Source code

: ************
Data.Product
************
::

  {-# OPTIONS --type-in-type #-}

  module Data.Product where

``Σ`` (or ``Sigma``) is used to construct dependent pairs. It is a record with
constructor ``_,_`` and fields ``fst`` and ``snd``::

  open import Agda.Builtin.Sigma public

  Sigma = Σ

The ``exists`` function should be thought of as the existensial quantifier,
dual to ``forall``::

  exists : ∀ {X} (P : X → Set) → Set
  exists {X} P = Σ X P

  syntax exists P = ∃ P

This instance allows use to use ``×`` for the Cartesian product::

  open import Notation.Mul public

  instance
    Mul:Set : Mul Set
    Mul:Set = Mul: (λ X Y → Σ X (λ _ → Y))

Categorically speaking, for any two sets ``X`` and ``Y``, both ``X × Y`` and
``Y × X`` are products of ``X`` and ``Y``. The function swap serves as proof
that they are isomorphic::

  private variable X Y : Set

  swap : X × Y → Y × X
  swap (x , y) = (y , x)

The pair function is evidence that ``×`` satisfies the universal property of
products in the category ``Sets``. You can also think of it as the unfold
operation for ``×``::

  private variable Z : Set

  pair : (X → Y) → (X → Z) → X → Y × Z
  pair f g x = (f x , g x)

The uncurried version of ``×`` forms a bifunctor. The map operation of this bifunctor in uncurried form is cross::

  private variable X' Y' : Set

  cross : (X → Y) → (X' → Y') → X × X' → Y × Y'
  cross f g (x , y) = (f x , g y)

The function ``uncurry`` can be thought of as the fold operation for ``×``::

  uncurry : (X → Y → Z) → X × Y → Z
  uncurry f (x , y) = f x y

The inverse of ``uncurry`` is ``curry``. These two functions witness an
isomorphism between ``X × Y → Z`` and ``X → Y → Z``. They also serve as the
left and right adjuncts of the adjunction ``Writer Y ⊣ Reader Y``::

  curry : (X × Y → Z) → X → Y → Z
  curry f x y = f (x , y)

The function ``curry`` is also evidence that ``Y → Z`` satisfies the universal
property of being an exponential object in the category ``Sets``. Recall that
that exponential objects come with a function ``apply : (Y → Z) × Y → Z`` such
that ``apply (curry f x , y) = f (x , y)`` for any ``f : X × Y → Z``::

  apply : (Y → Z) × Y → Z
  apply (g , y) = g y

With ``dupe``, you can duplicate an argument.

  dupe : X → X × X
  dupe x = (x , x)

+ + + + +

Please copy every line from the entries that includes the word "evidence".

The pair function is evidence that ``×`` satisfies the universal property of
The function ``curry`` is also evidence that ``Y → Z`` satisfies the universal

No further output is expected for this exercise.